Yargıtay ve Danıştay yaptığı açıklamalarla HSYK'nın bu kararına destek verdi.

Başbakan Recep Tayyip Erdoğan, Adalet Bakanı Sadullah Ergin, Başbakan Yardımcıları Cemil Çiçek ve Bülent Arınç ile partinin hukukçu milletvekilleri 3.5 saat süren bir toplantı yaptı.

Toplantının ardından kameraların karşısına geçen Adalet Bakanı, Hakimler ve Savcılar Yüksek Kurulu'nun kararı için "Anayasa ve yasalara aykırı bir hukuksuzluktur" ifadesini kullandı.

Yargıtay ve Danıştay başkanları ile Yargıtay Cumhuriyet Başsavcılığının peşpeşe yaptığı açıklamaların ardından ''üstlendikleri sorumluluk ve görevleri gereği mevcut gelişmeler karşısında daha fazla sessiz kalınamayacağını'' belirten Ergin, kamuoyunu bilgilendirmek için açıklama yapma zarureti doğduğunu kaydetti.

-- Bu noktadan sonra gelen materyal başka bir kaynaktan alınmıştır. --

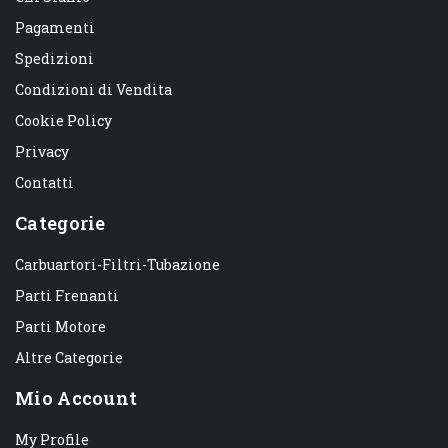
Pagamenti
Spedizioni
Condizioni di Vendita
Cookie Policy
Privacy
Contatti
Categorie
Carbuartori-Filtri-Tubazione
Parti Frenanti
Parti Motore
Altre Categorie
Mio Account
My Profile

Anayasa'nın 159. maddesinde ve 2461 sayılı Hakimler ve Savcılar Yüksek Kurulu Kanunu'nun 4. maddesinde HSYK'nın görev ve yetkilerinin açıkça sayıldığını ifade eden Ergin, hakim ve savcılar ile mahkemlerin yargısal faaliyetlerinin denetiminin yargı mercilerine bırakıldığını anımsattı.

''HSYK'nın böyle bir görev ve yetkisi yoktur'' diyen Ergin, şöyle konuştu:

''HSYK yargısal görevleri olmayan idari bir kuruldur. Hakim veya savcı, hakim veya mahkeme kararlarına karşı kanun yollarına başvurma hakkı Cumhuriyet savcısı, şüpheli, sanık veya katılana aittir. Bunlardan herhangi birinin müracaatı olmaksızın, süreçte yargısal denetimi yapmakla görevli mercilerin bile bu denetimi yapması mümkün değil iken idari bir Kurul olan HSYK'nın bu denetimi yapmaya kalkışması çok açık bir yetki gasbıdır. Anayasa ve yasalara tamamen aykırı bir hukuksuzluktur.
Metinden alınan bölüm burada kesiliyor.